作業内容
(a) 浦和対湘南の誤審を扱った記事について、次の問いに答えてください。
(i) サイドネットを揺らしたシュートを打ったのは誰か。
(ii) 記事の日付はいつか。
(iii) 「人がいることの喜び」に触れた湘南の監督は誰か。
(b) 浦和対湘南の誤審を扱った記事を、最後の段落の後から書き進めてください。

抜粋本文
-- -- --

浦和vs.湘南の誤審騒動を経て「判定の可視化」の議論は新たな局面へ!? ゴールネットの網目やモノの置き場にも一考の余地あり?

2019年05月21日 塚越 始

実際、記者席からでも、状況整理するのに時間を要した

明らかなゴールが認められず、曺監督以下、湘南の選手・スタッフたちが猛烈な抗議。しかし、判定は覆らず。写真:滝川敏之

 浦和レッズ対湘南ベルマーレ戦、杉岡大暉のシュートがサイドネットを揺らしたものの認められなかった。審判団がゴールを見逃す「世紀の誤審」が起きたことにより、VAR(ビデオ・アシスタント・レフェリー)、ゴールラインテクノロジー(GLT)の導入は、もはや是非を問うものではなく、どのタイミングでどのように導入するかに踏み込んだ議論に進むことになるだろう。

 
 ただ一方、湘南の曺貴裁監督が「世の中のAI化が進み、サッカー界にもテクノロジーが入ってくる時代。その中でも人がいることの喜び、人がいることで上を目指す、そういったふうにしなければならない」と、人と人が高め合う〈スポーツ〉であるべきだという点も強調していた。

-- -- --

データ一覧
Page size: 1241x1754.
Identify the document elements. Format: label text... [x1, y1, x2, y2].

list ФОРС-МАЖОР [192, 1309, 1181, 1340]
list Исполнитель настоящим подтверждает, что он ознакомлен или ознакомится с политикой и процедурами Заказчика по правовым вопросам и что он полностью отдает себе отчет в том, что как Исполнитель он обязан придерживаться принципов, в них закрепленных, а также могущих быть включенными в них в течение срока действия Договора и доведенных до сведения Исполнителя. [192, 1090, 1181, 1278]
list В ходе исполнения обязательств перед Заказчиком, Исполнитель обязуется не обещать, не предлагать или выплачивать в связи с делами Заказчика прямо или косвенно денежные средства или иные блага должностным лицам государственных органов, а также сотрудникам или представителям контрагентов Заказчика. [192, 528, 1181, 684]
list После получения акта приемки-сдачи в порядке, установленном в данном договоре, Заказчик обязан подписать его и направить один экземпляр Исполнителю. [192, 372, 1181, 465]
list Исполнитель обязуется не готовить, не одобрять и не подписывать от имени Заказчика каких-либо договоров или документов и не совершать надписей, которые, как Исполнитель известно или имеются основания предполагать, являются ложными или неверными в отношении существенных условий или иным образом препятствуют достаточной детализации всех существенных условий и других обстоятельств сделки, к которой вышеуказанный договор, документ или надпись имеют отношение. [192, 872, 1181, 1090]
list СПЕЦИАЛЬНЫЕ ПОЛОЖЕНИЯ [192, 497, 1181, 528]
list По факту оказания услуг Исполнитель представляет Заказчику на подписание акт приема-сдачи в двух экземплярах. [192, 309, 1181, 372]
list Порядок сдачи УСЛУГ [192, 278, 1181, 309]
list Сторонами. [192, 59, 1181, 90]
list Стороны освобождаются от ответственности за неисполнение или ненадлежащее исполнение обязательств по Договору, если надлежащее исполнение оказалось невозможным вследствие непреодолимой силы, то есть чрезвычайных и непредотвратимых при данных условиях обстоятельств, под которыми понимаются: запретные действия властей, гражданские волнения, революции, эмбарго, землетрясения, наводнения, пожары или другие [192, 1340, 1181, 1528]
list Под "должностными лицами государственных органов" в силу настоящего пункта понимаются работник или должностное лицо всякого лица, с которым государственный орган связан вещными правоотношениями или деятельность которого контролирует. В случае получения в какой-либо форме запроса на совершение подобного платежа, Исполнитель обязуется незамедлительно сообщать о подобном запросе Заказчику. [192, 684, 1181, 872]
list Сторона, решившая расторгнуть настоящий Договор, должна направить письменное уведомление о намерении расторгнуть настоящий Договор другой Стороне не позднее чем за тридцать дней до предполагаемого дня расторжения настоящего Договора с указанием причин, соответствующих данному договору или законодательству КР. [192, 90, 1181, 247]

-- -- --

解答一覧
(a)
(i) 杉岡大暉
(ii) 2019年05月21日
(iii) 曺貴裁監督

(b)
 西川周作は「あれは確実に入っていました」とゴールしていたことを認め、「切り替えよう」と声を掛けてボールをセンターサークルのほうへ投げた。
 
 1-2と1点差に詰め寄ったはずだった湘南の選手たちも杉岡とハイタッチをしている。しかし、山本雄大主審が大きくジェスチャーで「プレーオン」と指示。これに促され長澤和輝は振り向いてドリブルを開始し、慌てて前線にいたマルティノスとアンドリュー・ナバウトも駆け出す。マルティノスのパスを受けてシュートを試みたナバウトがGK秋元陽太に止められて負傷……。そこで山本主審は笛を吹いて、試合を止めた。
 
「何が起きているのか、さっぱり分からなかった」(西川)
「(湘南の)ゴールが決まったと思ったが、オフサイドか何かがあったのだろうか? と思った」(ナバウト)
 
それは埼玉スタジアムにいたほとんどの人が思ったことでもある。実際、記者席からでも、状況整理するのに時間を要した。確か、杉岡のシュートは入ったはずだった。見間違えた? 反則があった? DAZNで確認したところ、同じく謎のシーンについて議論している。そこで、ようやく「審判がゴールを見逃した」という、あり得ないミスが起きていると把握した。
 
 そして試合後、選手たちも、湘南の曺貴裁も、声を揃えて言っていた。
「そこで、どうすれば良かったのか、正直、分からない」
 
 プレゼントゴールをすべきだったのではないかという声が出ている。それは違う。明らかに自チームの行為で瑕疵があったときにするもので、今回のケースは該当しない。そもそも過去にこのような事例は聞いたことがない。サッカーくじ(toto)に影響する事案でもある。それらをこの状況で、選手や監督に判断を仰ぐべきではない。
 
 一方、湘南の梅崎司は声を震わせて、「絶対に、『美談』では済ませてほしくない」と強調していた。